Anyone can reproduce this behaviour?
Many thanks in advance!

Source

GuidoBartoli

Most helpful comment

This is a minimal test.py:

from h5py import File
from joblib import load
from sklearn.feature_selection import SelectFromModel

if __name__ == '__main__':
    h5 = File('dataset.h5', 'r')
    data = h5['data'][:]
    model = load('model.mdl')
    selection = SelectFromModel(model, threshold=0.95, prefit=True).transform(data)

This is the corresponding requirements.txt:

h5py==2.10.0
joblib==0.14.1
numpy==1.18.4
scikit-learn==0.23.0
scipy==1.4.1
six==1.14.0
threadpoolctl==2.0.0
xgboost==1.0.2

Here are the dataset and model to be unzipped in the same folder as the script. The model is a xgb.XGBClassifier previously trained on the same data with the standard fit() function.

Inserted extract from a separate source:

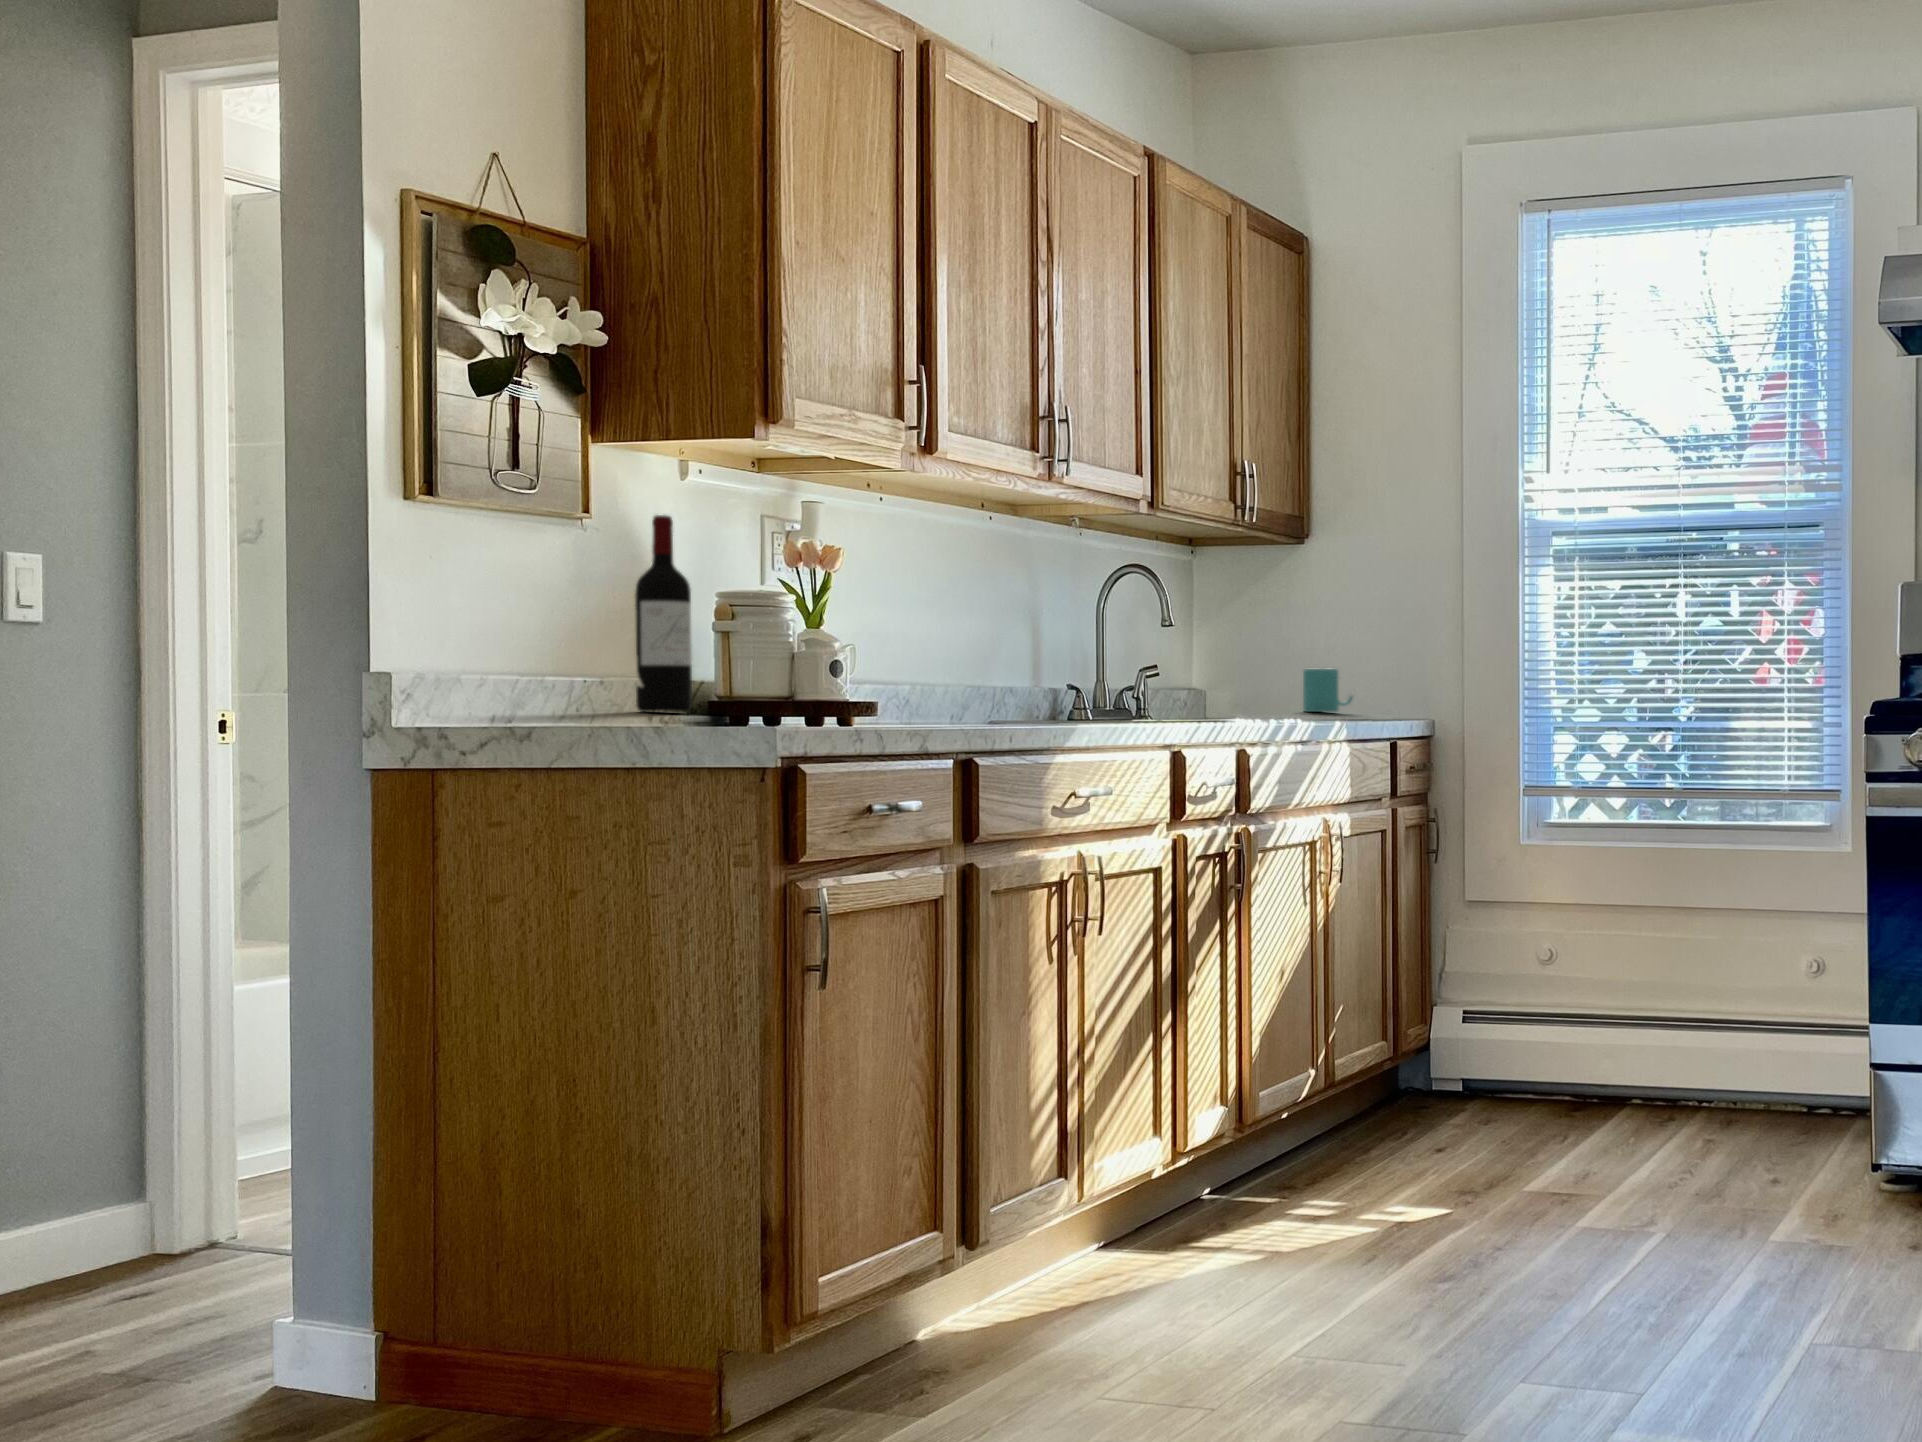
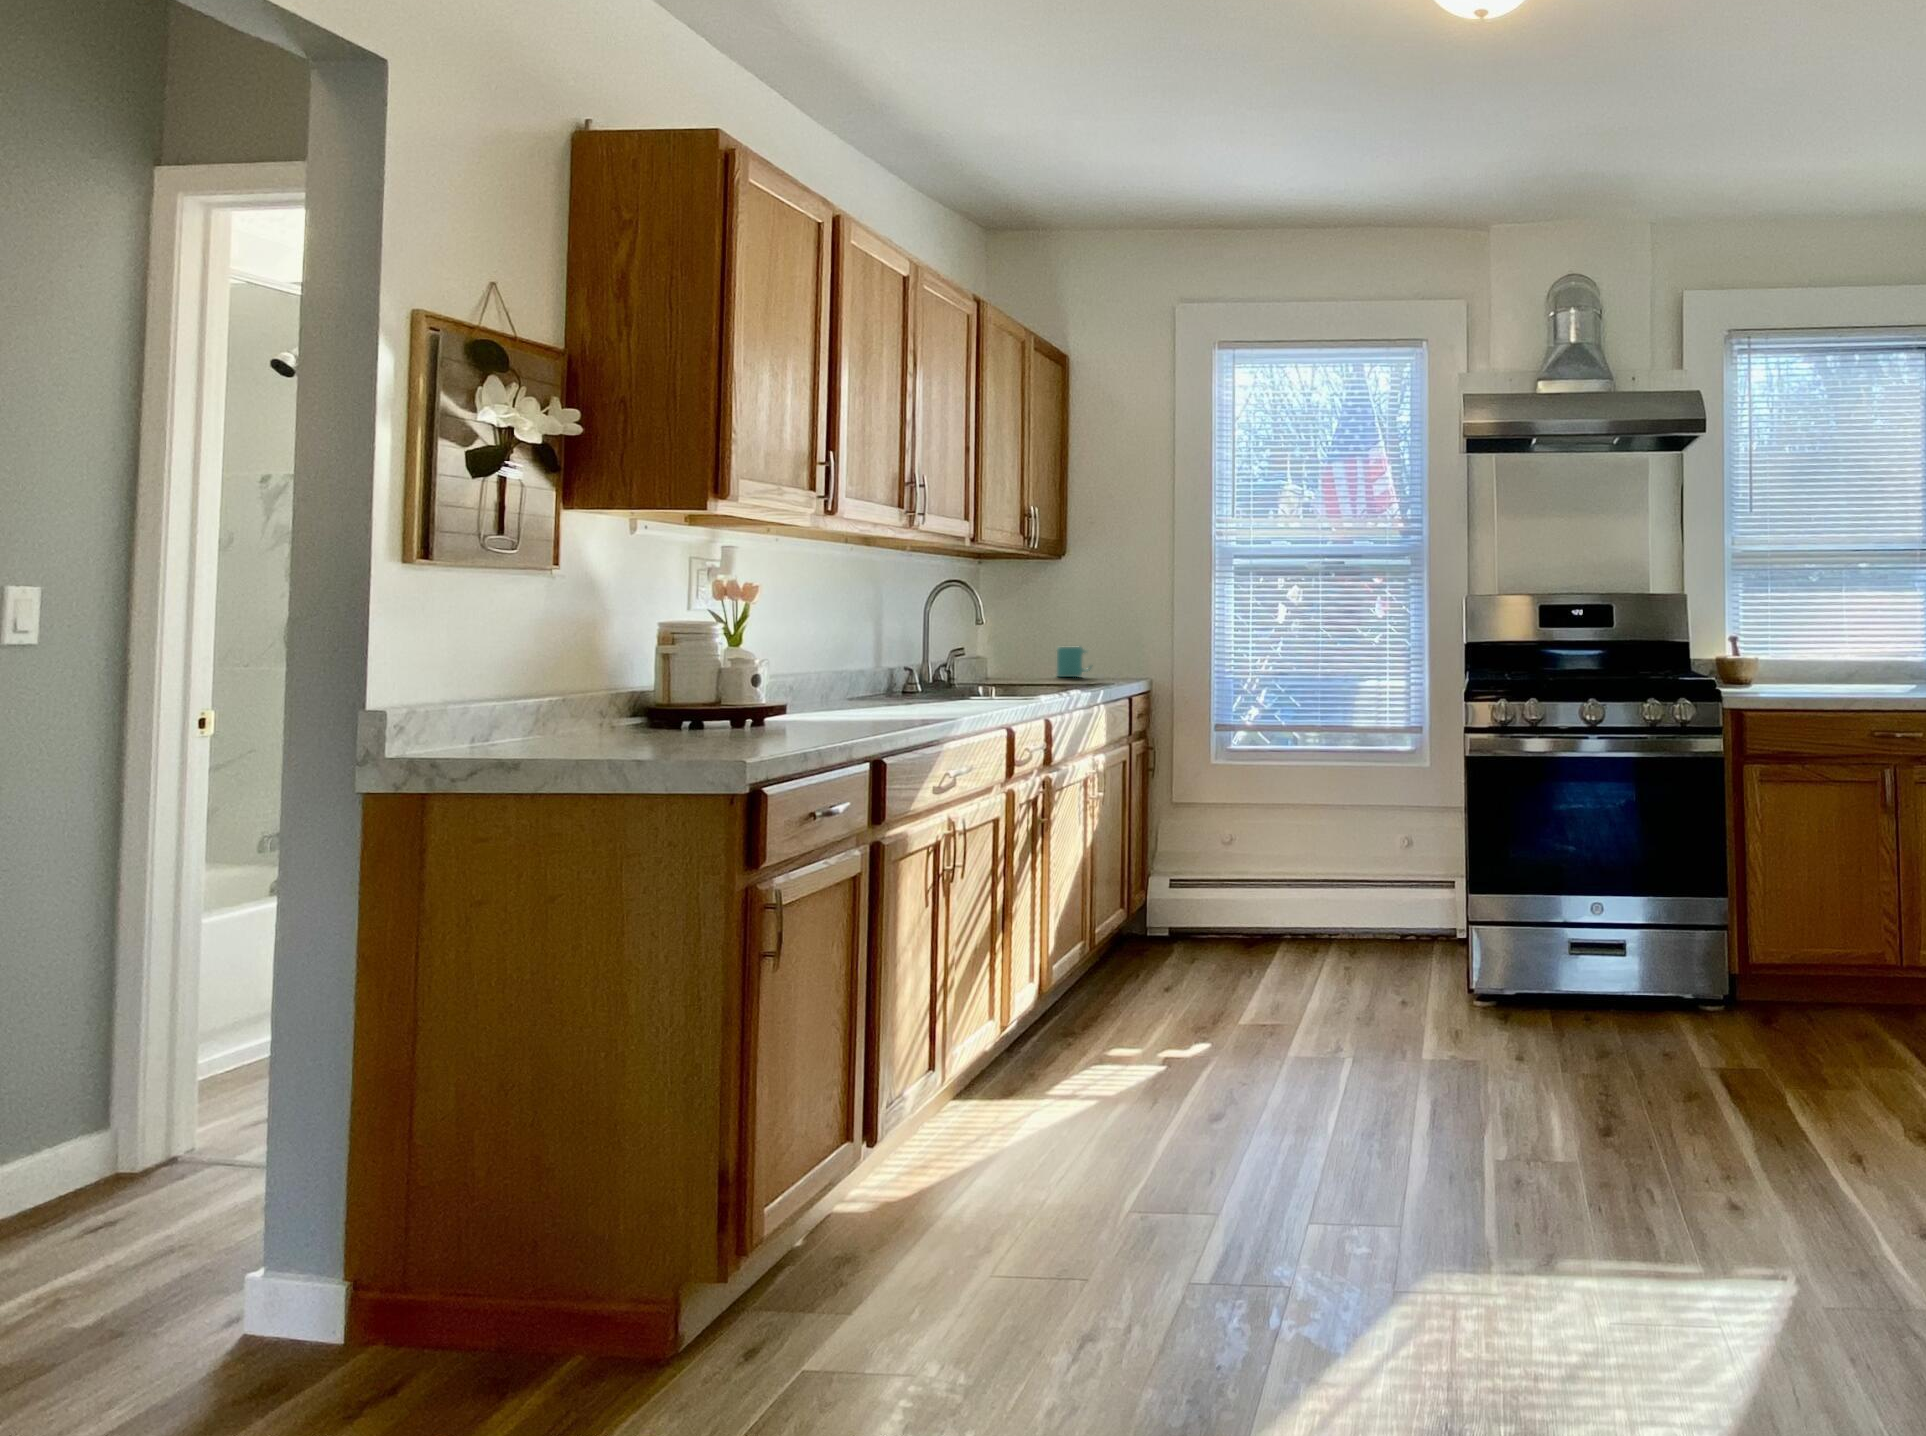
wine bottle: present [635,515,692,712] -> none [576,564,632,721]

You can reproduce the reported problem with python test.py.

GuidoBartoli on 13 May 2020

👍2

All 6 comments

Hi, could you please post a more complete script that I can run?

trivialfis on 12 May 2020

Sure, I will post it here this afternoon, so you can take a look at it.

Thanks!

GuidoBartoli on 12 May 2020

This is a minimal test.py:

from h5py import File
from joblib import load
from sklearn.feature_selection import SelectFromModel

if __name__ == '__main__':
    h5 = File('dataset.h5', 'r')
    data = h5['data'][:]
    model = load('model.mdl')
    selection = SelectFromModel(model, threshold=0.95, prefit=True).transform(data)

This is the corresponding requirements.txt:

h5py==2.10.0
joblib==0.14.1
numpy==1.18.4
scikit-learn==0.23.0
scipy==1.4.1
six==1.14.0
threadpoolctl==2.0.0
xgboost==1.0.2

Here are the dataset and model to be unzipped in the same folder as the script. The model is a xgb.XGBClassifier previously trained on the same data with the standard fit() function.

You can reproduce the reported problem with python test.py.

GuidoBartoli on 13 May 2020

👍2

@GuidoBartoli Hi dude. I've had the same problem. I have used xgboost==1.0.0 version. Upgrading up to recent 1.1.0 helped.